Source material —
■ ■ ■ ■ ■ ■ ■

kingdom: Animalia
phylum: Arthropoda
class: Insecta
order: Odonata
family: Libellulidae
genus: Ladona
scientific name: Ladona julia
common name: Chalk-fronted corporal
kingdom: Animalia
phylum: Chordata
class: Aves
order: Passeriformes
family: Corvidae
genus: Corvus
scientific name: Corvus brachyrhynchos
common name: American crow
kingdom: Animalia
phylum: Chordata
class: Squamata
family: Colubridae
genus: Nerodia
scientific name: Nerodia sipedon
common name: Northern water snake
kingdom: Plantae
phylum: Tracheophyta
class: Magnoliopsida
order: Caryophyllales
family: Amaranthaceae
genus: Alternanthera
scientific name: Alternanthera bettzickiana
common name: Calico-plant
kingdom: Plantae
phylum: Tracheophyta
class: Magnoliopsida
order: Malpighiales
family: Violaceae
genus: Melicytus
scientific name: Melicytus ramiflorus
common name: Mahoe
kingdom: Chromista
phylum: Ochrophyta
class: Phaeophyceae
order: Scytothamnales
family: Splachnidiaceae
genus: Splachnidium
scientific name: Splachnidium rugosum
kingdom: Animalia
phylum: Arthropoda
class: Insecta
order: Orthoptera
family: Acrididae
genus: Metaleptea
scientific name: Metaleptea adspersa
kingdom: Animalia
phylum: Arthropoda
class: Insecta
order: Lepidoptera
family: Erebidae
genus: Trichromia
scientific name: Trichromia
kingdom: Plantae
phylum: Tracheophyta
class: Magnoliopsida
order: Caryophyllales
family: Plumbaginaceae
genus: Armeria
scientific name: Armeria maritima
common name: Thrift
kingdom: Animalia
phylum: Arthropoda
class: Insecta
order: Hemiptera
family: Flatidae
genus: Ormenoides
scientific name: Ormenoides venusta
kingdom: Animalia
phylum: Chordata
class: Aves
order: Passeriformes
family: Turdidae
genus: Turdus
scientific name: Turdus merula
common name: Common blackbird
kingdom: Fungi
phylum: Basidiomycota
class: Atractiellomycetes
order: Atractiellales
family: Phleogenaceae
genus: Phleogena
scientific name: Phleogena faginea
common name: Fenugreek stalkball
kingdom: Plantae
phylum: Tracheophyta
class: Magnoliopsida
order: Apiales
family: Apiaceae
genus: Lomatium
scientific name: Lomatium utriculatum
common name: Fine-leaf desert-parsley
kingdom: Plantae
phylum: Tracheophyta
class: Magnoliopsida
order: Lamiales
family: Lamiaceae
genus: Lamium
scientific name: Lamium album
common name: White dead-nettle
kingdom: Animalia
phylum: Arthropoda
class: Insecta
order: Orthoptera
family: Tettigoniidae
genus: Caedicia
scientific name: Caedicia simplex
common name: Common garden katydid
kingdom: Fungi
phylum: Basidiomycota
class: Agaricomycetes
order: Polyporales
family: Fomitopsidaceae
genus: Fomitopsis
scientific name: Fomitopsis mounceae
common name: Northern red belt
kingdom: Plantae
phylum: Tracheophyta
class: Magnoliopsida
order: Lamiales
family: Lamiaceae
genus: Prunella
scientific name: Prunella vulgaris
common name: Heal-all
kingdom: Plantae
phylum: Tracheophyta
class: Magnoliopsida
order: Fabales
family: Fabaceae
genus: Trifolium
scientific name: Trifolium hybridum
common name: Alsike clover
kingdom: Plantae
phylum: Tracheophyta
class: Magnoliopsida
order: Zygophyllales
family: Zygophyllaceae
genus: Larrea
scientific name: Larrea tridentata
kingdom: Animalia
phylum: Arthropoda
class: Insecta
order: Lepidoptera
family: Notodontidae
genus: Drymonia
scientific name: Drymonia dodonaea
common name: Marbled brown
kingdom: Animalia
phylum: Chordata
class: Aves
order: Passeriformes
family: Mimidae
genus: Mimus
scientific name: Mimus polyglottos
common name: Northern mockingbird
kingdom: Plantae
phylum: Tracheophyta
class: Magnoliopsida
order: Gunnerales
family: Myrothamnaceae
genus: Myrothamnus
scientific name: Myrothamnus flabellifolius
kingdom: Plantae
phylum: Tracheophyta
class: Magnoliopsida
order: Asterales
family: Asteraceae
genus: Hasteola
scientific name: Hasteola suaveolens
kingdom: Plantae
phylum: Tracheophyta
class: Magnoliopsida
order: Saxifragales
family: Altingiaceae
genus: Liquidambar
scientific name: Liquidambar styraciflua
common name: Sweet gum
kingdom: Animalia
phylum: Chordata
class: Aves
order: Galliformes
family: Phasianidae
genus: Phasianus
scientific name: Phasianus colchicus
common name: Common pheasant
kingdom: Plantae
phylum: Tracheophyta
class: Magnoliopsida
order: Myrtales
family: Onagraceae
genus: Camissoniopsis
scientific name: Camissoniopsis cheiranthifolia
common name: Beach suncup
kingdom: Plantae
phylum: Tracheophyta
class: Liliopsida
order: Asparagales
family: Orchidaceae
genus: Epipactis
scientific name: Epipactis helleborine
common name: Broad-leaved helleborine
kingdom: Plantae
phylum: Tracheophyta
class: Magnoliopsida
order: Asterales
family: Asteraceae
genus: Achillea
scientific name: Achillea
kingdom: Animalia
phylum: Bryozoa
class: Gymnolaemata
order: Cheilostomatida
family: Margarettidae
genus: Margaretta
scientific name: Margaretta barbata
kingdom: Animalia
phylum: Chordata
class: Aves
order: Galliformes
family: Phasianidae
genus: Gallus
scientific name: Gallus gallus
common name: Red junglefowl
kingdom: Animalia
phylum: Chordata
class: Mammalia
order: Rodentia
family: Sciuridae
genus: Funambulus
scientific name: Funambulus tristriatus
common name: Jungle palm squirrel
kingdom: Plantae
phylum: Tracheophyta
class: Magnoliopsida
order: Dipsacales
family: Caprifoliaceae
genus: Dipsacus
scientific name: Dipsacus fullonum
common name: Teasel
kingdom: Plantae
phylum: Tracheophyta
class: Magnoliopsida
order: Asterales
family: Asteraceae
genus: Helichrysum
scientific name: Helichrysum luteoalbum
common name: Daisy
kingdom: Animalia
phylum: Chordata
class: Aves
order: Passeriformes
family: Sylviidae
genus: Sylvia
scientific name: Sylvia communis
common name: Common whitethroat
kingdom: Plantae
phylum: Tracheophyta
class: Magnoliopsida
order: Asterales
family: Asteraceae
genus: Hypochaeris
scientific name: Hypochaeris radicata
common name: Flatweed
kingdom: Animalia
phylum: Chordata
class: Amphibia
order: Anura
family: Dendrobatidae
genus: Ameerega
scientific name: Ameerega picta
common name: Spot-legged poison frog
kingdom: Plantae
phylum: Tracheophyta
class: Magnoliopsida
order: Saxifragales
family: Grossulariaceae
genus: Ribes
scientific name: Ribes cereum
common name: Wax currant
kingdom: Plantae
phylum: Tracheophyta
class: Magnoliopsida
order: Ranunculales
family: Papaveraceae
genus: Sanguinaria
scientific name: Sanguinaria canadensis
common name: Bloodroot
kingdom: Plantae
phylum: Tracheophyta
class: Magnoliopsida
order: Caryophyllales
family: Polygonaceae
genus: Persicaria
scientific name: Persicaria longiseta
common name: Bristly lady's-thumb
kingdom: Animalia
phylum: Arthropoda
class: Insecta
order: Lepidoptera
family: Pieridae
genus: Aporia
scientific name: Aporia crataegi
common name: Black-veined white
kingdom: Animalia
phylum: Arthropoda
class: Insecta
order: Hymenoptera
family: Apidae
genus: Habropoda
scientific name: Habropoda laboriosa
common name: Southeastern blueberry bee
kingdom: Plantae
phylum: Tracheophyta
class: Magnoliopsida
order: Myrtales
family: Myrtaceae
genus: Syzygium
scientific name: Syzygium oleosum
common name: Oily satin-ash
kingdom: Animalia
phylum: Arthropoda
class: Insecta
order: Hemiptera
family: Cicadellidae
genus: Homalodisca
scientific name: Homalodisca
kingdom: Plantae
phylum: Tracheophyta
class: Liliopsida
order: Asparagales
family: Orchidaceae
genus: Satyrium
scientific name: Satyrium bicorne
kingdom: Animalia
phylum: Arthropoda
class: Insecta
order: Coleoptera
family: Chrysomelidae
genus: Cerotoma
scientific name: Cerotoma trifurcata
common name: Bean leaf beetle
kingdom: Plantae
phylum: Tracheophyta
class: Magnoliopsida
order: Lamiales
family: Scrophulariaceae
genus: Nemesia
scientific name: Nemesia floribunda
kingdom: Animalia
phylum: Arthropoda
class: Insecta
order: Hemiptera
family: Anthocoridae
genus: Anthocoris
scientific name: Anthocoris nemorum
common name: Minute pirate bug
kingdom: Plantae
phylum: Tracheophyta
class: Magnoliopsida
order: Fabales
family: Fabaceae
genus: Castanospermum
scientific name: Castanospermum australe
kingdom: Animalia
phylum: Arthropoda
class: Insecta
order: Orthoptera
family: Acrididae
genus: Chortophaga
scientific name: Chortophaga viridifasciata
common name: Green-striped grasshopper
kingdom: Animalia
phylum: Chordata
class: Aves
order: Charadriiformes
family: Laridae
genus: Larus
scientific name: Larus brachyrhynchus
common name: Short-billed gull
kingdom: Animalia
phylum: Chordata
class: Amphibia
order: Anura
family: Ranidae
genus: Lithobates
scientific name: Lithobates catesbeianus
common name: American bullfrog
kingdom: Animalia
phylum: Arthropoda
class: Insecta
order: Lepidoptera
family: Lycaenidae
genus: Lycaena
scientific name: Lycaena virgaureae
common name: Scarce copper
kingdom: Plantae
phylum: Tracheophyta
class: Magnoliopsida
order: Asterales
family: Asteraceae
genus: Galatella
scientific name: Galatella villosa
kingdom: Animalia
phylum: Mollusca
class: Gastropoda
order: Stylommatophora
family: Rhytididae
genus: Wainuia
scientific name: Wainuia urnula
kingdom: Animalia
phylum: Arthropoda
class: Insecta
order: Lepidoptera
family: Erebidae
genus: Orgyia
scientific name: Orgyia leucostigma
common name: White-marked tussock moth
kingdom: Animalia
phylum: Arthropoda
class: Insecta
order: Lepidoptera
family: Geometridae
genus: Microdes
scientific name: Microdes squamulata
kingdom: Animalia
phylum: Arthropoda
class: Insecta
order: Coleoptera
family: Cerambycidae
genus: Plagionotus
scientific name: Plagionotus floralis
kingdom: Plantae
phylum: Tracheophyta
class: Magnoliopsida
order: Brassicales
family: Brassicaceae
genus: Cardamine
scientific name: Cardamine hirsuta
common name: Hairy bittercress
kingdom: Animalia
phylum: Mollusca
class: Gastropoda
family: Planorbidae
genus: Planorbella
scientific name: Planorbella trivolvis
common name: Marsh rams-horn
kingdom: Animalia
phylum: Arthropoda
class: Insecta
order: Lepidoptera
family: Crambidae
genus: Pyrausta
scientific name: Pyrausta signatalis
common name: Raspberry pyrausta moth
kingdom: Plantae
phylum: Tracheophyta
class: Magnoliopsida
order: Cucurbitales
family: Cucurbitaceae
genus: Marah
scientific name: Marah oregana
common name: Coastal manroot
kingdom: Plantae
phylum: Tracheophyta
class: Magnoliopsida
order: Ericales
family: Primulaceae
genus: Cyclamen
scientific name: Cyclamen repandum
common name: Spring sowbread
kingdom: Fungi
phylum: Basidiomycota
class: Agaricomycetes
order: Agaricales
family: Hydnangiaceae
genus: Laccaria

■ ■ ■ ■ ■ ■ ■

Short exercise — Could you format the listing above as a Markdown table with the columns Row and Line, covering its first line through the line containing "class: Squamata", inclusive, and skipping any blank lines?

Exercise answer —
| Row | Line |
|---|---|
| 1 | kingdom: Animalia |
| 2 | phylum: Arthropoda |
| 3 | class: Insecta |
| 4 | order: Odonata |
| 5 | family: Libellulidae |
| 6 | genus: Ladona |
| 7 | scientific name: Ladona julia |
| 8 | common name: Chalk-fronted corporal |
| 9 | kingdom: Animalia |
| 10 | phylum: Chordata |
| 11 | class: Aves |
| 12 | order: Passeriformes |
| 13 | family: Corvidae |
| 14 | genus: Corvus |
| 15 | scientific name: Corvus brachyrhynchos |
| 16 | common name: American crow |
| 17 | kingdom: Animalia |
| 18 | phylum: Chordata |
| 19 | class: Squamata |